Empowerment kann über Liebe, vorurteilsbewusste Erziehung, sozialen Rückhalt, aktive verbale Gegenwehr und durch Schutzräume erreicht werden. Kinder brauchen Schutzräume, die ihnen die Möglichkeit geben, ein gutes Selbstwertgefühl mit ihrem „Anderssein“ aufzubauen. Die Familie bietet einen inneren Schutzraum, wenn sie Liebe und uneingeschränkte Akzeptanz gibt. Das soziale Umfeld kann der äußere Schutzraum sein, wenn Kinder geschätzt und ihnen wegen ihrer Hautfarbe oder Migrationsgeschichte keine Attribute angehängt werden.
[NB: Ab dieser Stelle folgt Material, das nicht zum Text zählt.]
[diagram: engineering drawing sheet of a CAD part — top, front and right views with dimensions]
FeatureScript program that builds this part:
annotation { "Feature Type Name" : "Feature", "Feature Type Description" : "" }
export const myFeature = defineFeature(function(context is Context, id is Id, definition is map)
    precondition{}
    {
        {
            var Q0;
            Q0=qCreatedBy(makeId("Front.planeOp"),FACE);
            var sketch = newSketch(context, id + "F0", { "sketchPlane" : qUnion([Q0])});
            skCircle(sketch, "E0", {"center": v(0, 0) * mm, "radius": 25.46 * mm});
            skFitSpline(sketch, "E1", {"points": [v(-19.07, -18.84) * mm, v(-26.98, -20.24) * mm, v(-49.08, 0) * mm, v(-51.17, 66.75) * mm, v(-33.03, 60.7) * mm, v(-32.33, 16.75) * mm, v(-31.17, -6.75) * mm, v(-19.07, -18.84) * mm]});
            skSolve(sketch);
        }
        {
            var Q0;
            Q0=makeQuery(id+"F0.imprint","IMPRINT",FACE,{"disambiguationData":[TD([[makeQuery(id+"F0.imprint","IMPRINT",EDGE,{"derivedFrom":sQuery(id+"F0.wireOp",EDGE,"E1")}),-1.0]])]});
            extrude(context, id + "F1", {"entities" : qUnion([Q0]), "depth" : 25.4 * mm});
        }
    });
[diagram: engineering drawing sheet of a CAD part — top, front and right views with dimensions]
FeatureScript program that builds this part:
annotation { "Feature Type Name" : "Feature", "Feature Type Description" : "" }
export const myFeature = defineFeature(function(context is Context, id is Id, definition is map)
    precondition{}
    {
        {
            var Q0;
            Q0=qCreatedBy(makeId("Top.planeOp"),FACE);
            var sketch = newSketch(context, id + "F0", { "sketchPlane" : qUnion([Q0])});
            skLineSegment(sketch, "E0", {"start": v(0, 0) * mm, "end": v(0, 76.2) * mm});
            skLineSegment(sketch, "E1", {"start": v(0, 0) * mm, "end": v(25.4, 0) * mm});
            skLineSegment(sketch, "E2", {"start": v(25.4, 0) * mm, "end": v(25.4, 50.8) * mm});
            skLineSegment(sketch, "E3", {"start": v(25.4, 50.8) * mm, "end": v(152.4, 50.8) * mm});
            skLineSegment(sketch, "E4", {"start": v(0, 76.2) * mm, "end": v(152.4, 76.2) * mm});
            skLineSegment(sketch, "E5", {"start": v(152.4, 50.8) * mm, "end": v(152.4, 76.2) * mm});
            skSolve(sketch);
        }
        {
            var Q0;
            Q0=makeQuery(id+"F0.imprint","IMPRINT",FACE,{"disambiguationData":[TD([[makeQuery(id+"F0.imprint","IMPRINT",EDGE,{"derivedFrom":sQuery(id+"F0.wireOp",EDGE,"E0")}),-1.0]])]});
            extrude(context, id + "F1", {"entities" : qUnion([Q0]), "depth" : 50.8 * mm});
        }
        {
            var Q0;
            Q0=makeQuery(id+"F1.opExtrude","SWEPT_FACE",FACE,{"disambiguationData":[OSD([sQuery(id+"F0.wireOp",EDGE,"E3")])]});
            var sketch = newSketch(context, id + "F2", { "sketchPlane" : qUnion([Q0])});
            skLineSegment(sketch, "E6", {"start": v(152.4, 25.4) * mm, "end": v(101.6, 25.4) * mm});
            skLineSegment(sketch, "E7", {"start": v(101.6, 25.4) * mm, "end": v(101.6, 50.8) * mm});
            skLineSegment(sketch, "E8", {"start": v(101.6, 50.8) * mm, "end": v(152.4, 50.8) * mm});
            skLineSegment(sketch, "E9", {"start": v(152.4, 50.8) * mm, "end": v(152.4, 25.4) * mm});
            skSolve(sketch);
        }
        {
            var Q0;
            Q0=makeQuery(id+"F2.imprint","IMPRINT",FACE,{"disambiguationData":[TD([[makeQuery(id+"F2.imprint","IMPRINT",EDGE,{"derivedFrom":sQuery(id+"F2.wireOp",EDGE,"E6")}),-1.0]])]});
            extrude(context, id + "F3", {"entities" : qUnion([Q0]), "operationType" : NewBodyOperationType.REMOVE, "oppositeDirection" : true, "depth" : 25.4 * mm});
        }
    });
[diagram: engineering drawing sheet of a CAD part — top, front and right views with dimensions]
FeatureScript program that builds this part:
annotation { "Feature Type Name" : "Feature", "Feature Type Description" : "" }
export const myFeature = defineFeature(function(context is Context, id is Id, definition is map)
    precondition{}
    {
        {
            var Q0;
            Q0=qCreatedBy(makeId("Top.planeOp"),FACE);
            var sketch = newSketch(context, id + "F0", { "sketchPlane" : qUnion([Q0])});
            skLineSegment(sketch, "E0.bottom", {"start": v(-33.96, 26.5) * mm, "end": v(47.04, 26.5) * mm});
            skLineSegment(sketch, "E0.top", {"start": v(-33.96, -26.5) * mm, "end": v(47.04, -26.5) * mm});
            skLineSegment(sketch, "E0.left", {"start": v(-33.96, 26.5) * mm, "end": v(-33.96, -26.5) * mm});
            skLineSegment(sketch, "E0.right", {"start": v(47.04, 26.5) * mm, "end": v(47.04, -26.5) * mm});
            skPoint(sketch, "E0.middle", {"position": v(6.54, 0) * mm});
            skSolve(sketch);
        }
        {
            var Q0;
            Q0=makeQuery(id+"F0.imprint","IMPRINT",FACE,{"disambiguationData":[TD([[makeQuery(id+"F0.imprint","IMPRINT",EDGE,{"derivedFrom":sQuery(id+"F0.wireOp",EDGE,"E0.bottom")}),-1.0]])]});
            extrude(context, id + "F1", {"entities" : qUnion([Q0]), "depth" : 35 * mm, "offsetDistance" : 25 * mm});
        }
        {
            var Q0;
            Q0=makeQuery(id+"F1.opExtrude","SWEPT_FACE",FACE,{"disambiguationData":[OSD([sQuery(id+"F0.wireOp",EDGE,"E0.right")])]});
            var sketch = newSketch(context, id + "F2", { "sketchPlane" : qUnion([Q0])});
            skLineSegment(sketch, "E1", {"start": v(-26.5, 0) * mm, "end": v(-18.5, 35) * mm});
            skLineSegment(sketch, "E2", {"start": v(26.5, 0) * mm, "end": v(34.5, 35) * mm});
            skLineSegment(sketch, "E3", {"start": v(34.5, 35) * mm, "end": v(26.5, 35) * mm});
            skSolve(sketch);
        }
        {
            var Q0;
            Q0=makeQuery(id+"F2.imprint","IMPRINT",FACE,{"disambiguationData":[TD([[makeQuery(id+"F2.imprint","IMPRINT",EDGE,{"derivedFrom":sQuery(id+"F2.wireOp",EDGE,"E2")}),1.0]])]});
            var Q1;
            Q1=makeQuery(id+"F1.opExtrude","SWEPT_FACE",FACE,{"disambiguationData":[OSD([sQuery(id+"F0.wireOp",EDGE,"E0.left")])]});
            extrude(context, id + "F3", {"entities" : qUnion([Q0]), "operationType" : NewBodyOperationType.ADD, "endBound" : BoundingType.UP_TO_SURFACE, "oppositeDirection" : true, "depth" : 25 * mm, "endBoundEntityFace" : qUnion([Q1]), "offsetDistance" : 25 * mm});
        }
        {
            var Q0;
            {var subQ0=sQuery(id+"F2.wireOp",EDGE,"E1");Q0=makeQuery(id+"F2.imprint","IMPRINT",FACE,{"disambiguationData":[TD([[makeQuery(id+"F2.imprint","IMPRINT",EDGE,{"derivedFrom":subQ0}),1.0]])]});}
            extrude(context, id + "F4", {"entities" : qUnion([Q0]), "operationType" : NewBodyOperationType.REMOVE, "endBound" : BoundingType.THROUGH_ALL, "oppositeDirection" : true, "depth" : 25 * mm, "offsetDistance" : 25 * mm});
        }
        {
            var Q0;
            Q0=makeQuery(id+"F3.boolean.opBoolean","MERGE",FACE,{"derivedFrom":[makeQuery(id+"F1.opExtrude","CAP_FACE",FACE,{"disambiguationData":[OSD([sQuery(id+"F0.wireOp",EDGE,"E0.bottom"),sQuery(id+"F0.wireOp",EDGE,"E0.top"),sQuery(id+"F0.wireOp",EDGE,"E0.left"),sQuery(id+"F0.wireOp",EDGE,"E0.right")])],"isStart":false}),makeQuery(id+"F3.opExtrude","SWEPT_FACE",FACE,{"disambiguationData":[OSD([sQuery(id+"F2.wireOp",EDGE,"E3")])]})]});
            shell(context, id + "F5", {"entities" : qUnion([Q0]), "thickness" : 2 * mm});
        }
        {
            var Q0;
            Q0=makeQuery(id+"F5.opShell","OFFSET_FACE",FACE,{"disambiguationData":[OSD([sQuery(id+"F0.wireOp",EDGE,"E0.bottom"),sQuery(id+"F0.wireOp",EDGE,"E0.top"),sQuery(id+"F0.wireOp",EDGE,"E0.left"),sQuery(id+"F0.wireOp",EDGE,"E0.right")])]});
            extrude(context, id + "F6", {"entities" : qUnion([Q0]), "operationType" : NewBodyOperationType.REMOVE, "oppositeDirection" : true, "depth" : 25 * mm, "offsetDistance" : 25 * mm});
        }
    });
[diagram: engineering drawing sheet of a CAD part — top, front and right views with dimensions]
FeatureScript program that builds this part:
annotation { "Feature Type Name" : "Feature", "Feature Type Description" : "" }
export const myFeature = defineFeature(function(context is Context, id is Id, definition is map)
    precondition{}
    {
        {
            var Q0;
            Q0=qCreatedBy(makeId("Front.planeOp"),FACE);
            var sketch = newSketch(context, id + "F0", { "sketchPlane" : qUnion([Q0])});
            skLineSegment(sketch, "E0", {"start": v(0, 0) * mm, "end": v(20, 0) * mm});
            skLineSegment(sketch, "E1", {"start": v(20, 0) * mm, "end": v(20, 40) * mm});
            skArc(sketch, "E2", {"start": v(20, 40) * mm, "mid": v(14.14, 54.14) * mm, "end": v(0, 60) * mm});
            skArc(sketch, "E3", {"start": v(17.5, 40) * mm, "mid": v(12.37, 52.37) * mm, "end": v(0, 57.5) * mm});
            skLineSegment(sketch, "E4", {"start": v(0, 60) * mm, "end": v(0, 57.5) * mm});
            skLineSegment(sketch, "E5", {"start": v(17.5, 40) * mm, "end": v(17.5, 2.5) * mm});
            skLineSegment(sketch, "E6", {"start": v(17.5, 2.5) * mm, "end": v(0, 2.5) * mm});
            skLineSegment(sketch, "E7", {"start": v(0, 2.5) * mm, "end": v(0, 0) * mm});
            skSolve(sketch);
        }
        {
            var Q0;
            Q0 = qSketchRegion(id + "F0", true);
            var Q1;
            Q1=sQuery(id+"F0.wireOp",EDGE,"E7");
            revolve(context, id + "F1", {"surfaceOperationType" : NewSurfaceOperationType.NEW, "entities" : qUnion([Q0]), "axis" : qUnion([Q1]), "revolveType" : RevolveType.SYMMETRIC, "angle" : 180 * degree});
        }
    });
Diese Erfahrungen sind essenziell für das Selbstwertgefühl.

Es ist für Kinder wichtig zu verstehen, dass es bei rassistischen Beschimpfungen nicht um sie „als Personen“ geht, sondern dass Vorurteile als Projektionen unabhängig von ihnen existieren. Diese Haltung ermöglicht es, sich nicht angesprochen zu fühlen, sich von Klischees und Beleidigungen zu distanzieren und sich weniger verletzt zu fühlen. Ein wesentliches Element des Empowermentprozesses ist es,  sich von den Vorurteilen anderer zu befreien. Hat man es geschafft, sich von Projektionen zu distanzieren, kann im zweiten Schritt die eigene Selbstfindung passieren. Gespräche mit Gleichgesinnten können den Jugendlichen dabei helfen, sich selbst zu definieren.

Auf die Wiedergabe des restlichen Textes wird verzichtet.